Kraft Heinz said Wednesday it’s pausing a planned split and launching a $600 million investment campaign to tackle what new CEO Steve Cahillane called “fixable” challenges.
The company announced in September it will divide its roughly 200 brands into one firm focused on high-performing sauces and spreads and another made up of less lucrative labels. That plan had Cahillane’s support when he took the top job at the company in January.
It’s now on hold indefinitely, Cahillane told analysts Wednesday, reflecting a somewhat unexpected shift for an executive who steered Kellogg’s through its 2023 breakup into separate cereal and snack food companies.
“What I’ve since learned is how much opportunity there is to fix the business in the short term,” Cahillane said in the earnings call to discuss year-end results.
Money will flow into sales and marketing, where the company is planning to bolster its staff, as well as reducing prices, improving packaging and doubling down on research and development.
Investments will disproportionately target the U.S. and some of the packaged food conglomerate’s struggling pantry staples, which the breakup plans lumped under the North American Grocery Co.
Cahillane said Heinz ketchup and Philadelphia cream cheese — slated to be flagships for the other spin-off, Global Taste Elevation Co. — have already shown improvement based on changes made before he joined the company.
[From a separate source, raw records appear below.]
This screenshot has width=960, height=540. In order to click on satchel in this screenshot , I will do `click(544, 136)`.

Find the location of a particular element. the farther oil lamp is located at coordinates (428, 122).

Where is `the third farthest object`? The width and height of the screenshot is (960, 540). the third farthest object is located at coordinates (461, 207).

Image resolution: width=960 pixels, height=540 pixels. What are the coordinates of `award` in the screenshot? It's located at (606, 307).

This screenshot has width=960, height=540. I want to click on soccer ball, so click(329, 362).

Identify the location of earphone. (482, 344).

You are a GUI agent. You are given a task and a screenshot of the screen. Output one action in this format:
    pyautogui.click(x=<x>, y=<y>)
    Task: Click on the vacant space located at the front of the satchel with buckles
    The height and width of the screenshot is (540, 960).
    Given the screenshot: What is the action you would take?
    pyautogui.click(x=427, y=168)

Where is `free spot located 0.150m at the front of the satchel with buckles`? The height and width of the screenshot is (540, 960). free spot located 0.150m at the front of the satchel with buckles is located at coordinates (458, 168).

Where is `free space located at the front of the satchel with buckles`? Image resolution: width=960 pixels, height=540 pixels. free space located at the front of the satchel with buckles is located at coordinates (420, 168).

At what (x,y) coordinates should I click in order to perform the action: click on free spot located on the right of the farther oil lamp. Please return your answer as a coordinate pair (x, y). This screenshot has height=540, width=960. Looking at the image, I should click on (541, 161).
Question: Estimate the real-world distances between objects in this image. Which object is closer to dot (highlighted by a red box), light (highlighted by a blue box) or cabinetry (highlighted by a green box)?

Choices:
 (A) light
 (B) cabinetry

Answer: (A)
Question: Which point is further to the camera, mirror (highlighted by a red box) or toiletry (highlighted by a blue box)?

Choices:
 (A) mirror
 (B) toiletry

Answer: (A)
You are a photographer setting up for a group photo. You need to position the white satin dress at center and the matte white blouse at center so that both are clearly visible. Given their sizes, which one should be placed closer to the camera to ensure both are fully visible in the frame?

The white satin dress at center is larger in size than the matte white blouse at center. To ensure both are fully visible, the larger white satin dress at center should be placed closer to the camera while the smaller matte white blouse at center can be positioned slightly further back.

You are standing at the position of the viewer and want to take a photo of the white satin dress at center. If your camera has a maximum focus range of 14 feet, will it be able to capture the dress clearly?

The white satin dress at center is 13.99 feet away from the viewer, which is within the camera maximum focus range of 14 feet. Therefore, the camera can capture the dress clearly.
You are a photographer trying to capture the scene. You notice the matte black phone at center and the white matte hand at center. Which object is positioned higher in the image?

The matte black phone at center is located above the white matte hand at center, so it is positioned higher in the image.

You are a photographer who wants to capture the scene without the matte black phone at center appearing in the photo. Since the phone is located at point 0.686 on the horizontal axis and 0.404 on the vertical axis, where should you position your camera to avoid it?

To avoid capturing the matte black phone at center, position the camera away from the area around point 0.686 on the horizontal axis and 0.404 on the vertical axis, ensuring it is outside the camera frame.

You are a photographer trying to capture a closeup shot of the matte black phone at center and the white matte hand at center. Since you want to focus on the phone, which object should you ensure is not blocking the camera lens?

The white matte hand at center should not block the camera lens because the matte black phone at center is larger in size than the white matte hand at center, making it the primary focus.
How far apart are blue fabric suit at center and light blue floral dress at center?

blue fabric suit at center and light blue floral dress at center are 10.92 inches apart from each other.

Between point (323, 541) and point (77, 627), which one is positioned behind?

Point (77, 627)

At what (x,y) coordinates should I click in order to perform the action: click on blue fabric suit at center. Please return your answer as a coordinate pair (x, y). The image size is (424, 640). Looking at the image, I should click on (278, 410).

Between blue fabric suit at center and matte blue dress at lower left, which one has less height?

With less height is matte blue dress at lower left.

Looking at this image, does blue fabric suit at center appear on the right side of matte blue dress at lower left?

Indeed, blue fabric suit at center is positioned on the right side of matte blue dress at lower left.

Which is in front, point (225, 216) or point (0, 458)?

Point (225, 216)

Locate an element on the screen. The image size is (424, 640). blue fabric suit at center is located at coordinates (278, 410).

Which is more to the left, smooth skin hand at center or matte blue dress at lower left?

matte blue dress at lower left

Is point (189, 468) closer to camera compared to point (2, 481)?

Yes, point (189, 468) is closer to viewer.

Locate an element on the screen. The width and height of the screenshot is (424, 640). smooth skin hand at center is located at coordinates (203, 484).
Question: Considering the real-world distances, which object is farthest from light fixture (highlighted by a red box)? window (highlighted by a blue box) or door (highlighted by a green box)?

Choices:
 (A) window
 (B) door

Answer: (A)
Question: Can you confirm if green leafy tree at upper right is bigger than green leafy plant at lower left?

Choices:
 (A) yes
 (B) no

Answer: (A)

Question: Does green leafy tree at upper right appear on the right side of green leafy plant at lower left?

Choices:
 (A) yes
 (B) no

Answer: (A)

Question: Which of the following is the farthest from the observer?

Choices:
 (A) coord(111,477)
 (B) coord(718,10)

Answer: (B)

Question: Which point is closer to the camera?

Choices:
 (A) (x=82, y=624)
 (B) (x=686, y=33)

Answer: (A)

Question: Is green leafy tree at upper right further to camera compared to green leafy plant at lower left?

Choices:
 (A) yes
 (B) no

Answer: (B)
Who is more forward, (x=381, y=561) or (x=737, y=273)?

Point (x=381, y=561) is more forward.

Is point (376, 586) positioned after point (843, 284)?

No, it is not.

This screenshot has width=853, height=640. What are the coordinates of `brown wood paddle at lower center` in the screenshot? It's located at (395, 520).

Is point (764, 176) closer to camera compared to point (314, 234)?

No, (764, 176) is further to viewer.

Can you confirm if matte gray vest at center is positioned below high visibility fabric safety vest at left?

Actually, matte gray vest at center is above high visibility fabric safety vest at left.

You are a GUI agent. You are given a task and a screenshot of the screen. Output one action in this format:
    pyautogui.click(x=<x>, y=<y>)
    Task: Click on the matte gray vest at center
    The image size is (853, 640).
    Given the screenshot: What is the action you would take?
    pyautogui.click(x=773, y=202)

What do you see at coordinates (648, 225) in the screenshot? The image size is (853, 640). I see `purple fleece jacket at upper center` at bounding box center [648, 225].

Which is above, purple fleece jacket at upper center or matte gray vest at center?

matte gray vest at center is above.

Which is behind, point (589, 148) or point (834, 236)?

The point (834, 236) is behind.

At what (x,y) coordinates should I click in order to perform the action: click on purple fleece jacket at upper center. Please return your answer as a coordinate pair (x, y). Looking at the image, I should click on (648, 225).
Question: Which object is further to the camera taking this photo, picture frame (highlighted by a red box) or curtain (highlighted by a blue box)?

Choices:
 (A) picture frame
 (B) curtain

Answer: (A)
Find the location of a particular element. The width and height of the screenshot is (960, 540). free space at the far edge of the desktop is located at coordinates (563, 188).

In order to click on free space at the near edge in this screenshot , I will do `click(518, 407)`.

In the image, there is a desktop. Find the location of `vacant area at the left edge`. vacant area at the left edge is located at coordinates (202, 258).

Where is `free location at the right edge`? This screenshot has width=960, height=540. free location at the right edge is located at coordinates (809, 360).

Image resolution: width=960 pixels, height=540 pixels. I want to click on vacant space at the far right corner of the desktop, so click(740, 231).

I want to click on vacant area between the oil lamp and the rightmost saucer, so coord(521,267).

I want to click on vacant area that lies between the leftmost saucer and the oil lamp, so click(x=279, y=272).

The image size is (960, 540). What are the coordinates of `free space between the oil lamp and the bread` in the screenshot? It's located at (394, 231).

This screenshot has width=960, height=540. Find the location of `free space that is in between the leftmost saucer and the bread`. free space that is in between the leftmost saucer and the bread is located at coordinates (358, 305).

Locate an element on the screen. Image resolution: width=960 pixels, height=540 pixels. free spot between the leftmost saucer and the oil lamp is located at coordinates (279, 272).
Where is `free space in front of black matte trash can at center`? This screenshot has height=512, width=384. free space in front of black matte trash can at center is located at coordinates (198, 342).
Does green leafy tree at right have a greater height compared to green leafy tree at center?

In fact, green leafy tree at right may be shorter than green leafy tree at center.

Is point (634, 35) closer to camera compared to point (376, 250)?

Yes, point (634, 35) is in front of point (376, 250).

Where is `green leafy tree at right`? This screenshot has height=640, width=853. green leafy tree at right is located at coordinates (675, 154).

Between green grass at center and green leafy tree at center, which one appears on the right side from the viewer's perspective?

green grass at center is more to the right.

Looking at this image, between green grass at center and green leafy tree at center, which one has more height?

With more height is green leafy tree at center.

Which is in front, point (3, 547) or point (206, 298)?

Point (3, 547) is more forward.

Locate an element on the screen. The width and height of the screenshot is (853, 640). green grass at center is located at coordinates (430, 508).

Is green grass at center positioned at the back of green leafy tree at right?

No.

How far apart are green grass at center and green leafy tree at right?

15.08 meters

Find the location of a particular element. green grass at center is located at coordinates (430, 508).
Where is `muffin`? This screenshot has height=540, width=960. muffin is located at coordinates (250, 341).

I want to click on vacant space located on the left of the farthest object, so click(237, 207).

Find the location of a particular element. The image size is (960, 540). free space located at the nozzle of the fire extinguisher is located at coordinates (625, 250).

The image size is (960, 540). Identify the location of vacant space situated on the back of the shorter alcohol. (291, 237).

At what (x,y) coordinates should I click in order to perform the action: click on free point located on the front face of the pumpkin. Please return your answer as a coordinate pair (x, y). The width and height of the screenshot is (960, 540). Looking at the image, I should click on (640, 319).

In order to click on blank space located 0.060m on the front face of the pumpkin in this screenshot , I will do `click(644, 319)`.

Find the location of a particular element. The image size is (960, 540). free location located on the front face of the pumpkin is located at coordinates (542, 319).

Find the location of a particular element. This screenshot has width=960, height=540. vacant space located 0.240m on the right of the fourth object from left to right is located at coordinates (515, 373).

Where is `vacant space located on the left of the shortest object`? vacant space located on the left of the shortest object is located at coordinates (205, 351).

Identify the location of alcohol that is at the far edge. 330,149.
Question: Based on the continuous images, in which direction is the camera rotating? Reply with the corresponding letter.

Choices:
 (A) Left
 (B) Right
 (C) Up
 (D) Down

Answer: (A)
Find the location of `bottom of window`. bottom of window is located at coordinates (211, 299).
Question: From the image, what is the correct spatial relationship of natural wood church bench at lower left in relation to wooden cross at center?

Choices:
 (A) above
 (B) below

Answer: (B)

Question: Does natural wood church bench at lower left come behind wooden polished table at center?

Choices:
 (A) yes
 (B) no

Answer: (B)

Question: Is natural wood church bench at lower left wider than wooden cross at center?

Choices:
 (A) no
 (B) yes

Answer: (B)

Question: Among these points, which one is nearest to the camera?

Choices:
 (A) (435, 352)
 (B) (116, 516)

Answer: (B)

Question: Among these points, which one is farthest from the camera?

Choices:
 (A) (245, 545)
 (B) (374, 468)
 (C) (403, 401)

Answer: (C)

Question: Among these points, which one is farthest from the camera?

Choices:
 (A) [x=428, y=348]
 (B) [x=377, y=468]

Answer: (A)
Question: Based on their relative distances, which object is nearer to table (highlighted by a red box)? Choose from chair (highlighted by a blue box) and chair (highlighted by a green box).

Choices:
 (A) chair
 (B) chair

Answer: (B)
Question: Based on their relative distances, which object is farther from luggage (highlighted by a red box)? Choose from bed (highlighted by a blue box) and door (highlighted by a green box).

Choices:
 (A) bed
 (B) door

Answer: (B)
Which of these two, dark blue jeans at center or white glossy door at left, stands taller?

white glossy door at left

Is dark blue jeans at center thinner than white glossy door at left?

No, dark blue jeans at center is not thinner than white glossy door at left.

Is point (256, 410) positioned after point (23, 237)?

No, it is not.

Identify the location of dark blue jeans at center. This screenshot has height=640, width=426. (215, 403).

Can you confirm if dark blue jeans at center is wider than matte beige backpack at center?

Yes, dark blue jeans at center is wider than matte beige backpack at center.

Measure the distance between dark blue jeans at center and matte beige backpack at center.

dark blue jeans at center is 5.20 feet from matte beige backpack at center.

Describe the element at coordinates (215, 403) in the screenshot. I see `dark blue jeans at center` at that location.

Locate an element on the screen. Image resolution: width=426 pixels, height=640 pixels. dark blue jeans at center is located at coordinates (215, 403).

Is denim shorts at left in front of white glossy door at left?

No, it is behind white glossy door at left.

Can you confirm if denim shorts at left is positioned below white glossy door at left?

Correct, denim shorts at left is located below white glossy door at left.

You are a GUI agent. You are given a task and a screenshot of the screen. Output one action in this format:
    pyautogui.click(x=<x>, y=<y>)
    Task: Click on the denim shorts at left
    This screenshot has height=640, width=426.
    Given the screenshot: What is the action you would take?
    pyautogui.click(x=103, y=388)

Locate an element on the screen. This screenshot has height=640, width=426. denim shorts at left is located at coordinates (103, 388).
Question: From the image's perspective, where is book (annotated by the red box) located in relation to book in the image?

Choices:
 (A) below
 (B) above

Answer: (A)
Leadership expects sales to improve in the back half of this year and into 2027.
“My number one priority is returning the business to profitable growth, which will require ensuring all resources are fully focused on the execution of our operating plan,” Cahillane said in a statement.
Cahillane’s optimism was juxtaposed with some tough financial results for the company.
Kraft Heinz took a $4.7 billion operating loss last year, compared to a $1.7 billion operating gain in 2024. Sales fell by 3.5% last year as international growth failed to make up for declining consumer interest in North America.
Financial struggles have been a hallmark of the $23 billion marriage of Kraft and Heinz. The 2015 deal was promised to bust stagnant sales. Instead, they’ve continued to slide along with the company’s stock price, which is down 19% in the past year.
Cahillane’s approach, however, would reverse some of perceived missteps early on in the merger. Many of the areas targeted for investment were pared back by cost-cutting Brazilian private equity firm 3G Capital, which backed the deal alongside Berkshire Hathaway.
Warren Buffett, who masterminded the merger as head of Berkshire Hathaway, previously expressed disappointment in the plans to effectively undo his work. The massive holding company has since moved to unwind its 28% stake in Kraft Heinz.
3G exited the business in late 2023.
Correction: Steve Cahillane is the CEO of Kraft Heinz. An earlier version of this story misspelled his name.